Task goal
For this exercise, output exactly and only the lines running from the one with "12: (653, 333, 0.38)" through the final line of the data below, without pictures.

Data to process
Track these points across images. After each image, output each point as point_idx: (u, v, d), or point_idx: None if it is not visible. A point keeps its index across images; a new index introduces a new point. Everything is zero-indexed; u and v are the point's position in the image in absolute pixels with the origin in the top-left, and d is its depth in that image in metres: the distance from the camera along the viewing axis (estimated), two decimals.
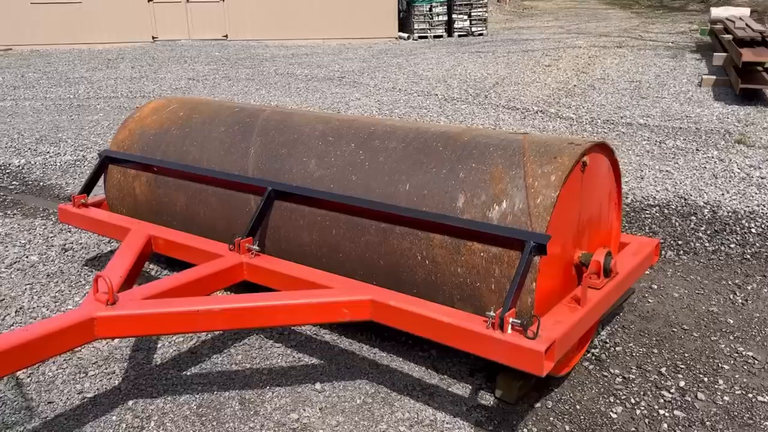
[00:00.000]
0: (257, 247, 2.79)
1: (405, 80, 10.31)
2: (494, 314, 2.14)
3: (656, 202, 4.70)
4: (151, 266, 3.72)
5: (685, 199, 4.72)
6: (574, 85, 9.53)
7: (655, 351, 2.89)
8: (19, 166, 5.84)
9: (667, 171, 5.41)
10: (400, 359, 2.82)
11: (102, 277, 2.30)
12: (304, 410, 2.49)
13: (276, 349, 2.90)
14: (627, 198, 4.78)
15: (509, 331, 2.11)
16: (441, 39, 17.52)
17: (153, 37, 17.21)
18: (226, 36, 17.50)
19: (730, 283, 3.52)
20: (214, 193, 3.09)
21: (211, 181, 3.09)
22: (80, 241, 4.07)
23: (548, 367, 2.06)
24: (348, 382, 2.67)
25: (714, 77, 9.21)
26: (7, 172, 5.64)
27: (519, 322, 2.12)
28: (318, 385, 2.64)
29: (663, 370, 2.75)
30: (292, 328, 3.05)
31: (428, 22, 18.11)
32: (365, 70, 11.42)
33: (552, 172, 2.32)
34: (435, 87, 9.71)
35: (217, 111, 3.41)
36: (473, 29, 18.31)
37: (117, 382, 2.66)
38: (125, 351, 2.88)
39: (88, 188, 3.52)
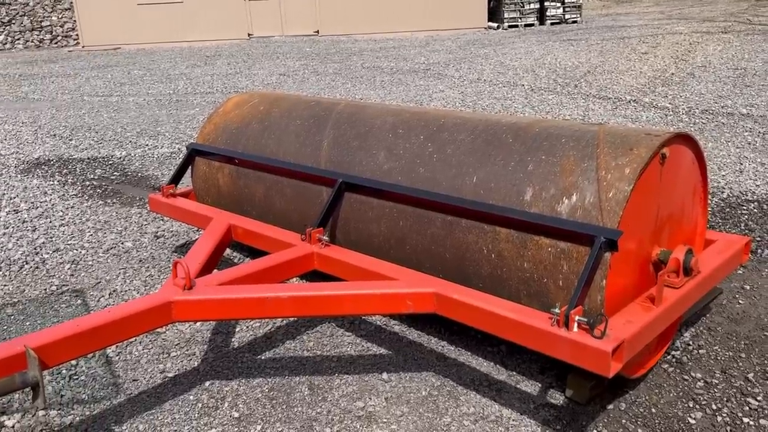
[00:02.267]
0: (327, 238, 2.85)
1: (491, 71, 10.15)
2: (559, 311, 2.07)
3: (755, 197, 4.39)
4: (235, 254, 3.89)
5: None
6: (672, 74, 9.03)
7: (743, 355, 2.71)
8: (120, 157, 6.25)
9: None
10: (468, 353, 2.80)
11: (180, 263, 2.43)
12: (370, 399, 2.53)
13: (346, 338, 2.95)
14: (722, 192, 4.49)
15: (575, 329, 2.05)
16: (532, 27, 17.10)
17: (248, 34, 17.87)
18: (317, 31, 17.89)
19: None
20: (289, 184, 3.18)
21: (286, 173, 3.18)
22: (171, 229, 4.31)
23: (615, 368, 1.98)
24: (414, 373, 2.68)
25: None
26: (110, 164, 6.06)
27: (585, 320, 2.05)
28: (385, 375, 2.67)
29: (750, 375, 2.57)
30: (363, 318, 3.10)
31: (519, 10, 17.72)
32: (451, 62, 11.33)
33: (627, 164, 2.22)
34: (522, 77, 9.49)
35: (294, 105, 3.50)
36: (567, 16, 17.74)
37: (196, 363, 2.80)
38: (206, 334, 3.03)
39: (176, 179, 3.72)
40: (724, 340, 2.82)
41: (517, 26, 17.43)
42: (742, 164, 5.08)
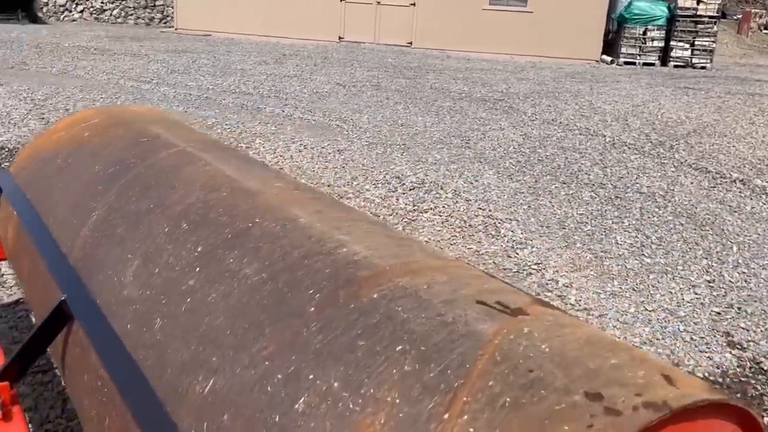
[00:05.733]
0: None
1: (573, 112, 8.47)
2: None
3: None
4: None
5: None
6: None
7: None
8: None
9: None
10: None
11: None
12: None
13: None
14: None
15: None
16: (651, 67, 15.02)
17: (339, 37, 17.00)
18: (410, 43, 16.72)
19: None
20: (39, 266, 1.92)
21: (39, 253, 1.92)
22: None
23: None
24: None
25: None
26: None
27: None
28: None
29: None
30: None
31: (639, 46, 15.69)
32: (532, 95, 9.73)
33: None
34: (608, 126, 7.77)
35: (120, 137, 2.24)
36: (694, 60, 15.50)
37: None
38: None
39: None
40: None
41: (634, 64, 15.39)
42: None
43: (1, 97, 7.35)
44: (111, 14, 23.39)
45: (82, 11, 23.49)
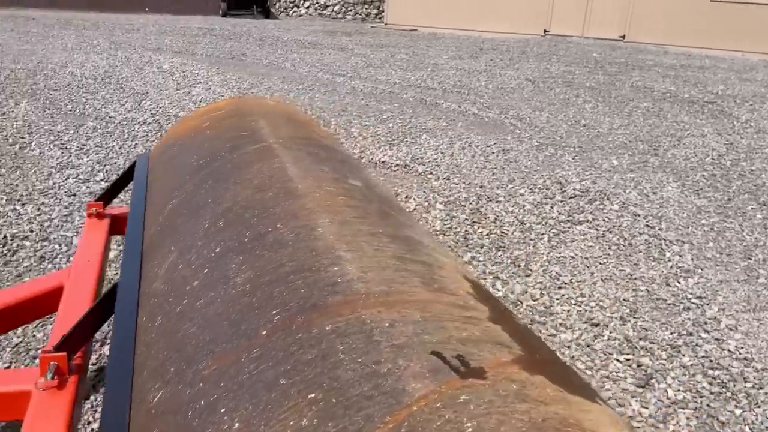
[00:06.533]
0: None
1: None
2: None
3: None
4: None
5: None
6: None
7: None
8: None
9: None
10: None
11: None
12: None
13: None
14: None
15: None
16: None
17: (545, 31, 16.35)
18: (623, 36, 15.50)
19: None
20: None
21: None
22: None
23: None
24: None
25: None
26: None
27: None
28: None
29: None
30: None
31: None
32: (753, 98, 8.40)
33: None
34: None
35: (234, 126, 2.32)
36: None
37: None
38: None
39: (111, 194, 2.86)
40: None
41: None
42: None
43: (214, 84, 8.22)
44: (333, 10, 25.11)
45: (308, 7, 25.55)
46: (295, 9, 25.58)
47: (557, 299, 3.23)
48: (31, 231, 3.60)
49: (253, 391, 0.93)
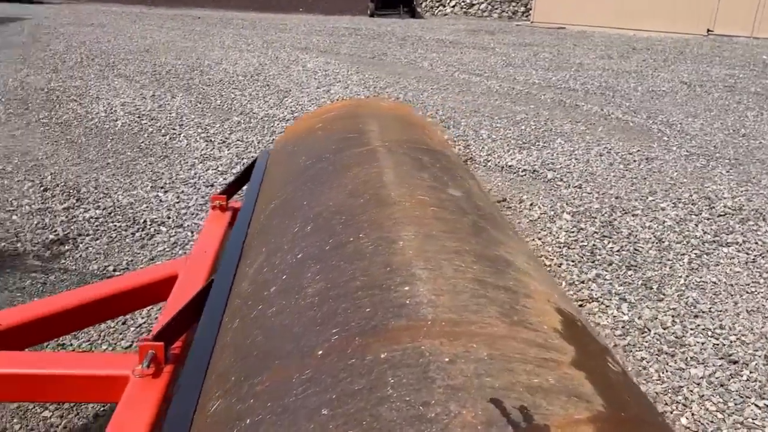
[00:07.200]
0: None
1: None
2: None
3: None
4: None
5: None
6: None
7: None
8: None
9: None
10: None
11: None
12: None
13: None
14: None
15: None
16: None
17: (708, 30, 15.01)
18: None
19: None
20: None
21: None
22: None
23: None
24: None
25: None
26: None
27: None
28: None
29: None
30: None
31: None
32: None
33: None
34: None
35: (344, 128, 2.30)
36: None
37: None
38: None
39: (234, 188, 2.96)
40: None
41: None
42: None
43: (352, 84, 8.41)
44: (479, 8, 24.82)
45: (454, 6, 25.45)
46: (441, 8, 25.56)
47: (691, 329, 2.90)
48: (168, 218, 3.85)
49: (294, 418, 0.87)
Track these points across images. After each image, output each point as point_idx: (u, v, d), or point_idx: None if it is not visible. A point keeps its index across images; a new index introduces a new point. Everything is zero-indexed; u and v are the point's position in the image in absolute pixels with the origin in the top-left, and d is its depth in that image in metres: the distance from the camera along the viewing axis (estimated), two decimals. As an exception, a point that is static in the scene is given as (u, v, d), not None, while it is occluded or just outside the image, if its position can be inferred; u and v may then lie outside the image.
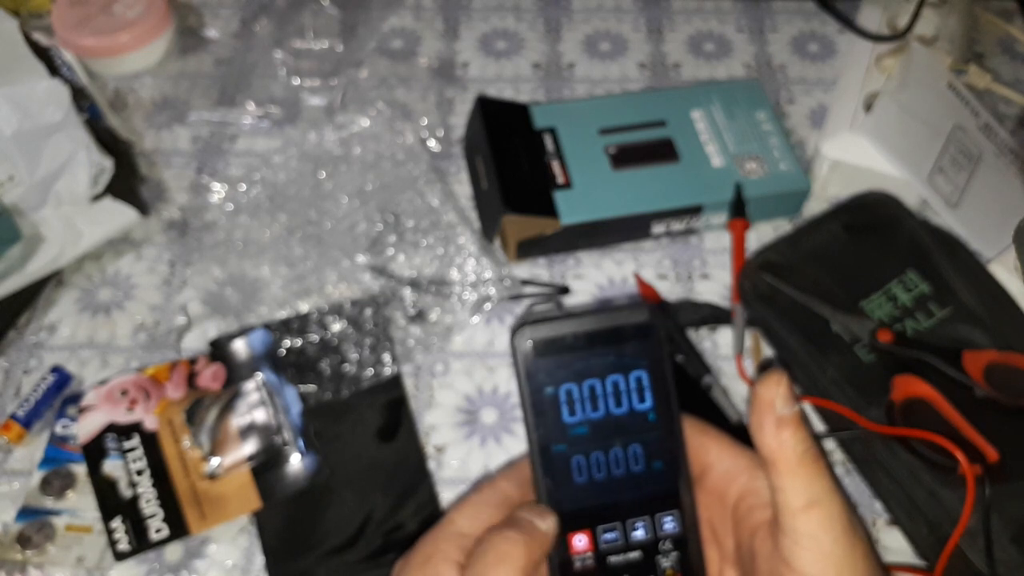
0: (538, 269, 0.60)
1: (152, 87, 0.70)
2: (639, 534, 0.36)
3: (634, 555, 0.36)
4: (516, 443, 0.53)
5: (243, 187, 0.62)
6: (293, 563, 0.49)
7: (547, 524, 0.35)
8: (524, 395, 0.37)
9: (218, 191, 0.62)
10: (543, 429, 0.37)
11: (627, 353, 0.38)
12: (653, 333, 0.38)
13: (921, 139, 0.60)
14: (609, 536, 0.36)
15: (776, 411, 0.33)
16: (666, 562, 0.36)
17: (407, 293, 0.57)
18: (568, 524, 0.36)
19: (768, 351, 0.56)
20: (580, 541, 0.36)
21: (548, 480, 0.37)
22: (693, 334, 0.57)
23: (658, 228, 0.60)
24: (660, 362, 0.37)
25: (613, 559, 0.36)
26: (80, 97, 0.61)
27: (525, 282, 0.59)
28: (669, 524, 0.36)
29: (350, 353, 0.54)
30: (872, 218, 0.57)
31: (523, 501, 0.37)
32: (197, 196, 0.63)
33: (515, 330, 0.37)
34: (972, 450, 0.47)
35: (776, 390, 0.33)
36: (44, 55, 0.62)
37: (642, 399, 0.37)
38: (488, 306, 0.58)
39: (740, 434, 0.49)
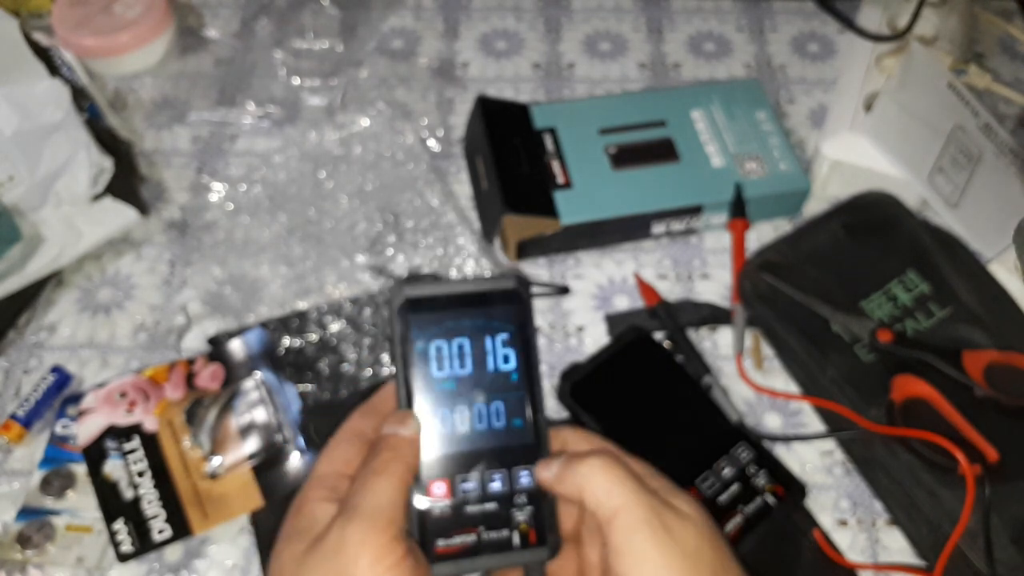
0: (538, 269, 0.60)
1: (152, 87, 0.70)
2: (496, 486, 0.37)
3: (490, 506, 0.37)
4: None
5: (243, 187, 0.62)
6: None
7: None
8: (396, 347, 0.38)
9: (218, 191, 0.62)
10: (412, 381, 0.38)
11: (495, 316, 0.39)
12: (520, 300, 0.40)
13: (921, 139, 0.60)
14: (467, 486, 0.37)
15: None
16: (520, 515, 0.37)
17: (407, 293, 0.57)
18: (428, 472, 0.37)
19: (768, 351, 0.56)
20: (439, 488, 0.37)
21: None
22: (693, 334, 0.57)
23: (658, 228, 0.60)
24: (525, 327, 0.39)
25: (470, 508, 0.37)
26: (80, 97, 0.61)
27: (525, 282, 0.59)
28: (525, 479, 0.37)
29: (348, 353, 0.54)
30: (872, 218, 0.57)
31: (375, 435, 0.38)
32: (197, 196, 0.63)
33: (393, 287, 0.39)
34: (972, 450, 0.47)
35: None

Completed task
12: (653, 333, 0.38)
13: (921, 139, 0.60)
14: (609, 536, 0.36)
15: (776, 411, 0.33)
16: (666, 562, 0.36)
17: (407, 293, 0.57)
18: (568, 524, 0.36)
19: (768, 351, 0.56)
20: (580, 541, 0.36)
21: (548, 480, 0.37)
22: (693, 334, 0.57)
23: (658, 228, 0.60)
24: (660, 362, 0.37)
25: (613, 559, 0.36)
26: (80, 97, 0.61)
27: (525, 282, 0.59)
28: (669, 524, 0.36)
29: (350, 353, 0.54)
30: (872, 218, 0.57)
31: (523, 501, 0.37)
32: (197, 196, 0.63)
33: (515, 330, 0.37)
34: (972, 450, 0.47)
35: (776, 390, 0.33)
36: (44, 55, 0.62)
37: (642, 399, 0.37)
38: (488, 306, 0.58)
39: (740, 434, 0.49)
0: (538, 269, 0.60)
1: (152, 87, 0.70)
2: (496, 486, 0.37)
3: (490, 506, 0.37)
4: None
5: (243, 187, 0.62)
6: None
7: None
8: (396, 347, 0.38)
9: (218, 191, 0.62)
10: (412, 381, 0.38)
11: (495, 316, 0.39)
12: (520, 300, 0.40)
13: (921, 139, 0.60)
14: (467, 486, 0.37)
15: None
16: (520, 515, 0.37)
17: (407, 293, 0.57)
18: (428, 472, 0.37)
19: (768, 351, 0.56)
20: (439, 488, 0.37)
21: None
22: (693, 334, 0.57)
23: (658, 228, 0.60)
24: (525, 327, 0.39)
25: (470, 508, 0.37)
26: (80, 97, 0.61)
27: (525, 282, 0.59)
28: (525, 479, 0.37)
29: (348, 353, 0.54)
30: (872, 218, 0.57)
31: (375, 435, 0.38)
32: (197, 196, 0.63)
33: (393, 287, 0.39)
34: (972, 450, 0.47)
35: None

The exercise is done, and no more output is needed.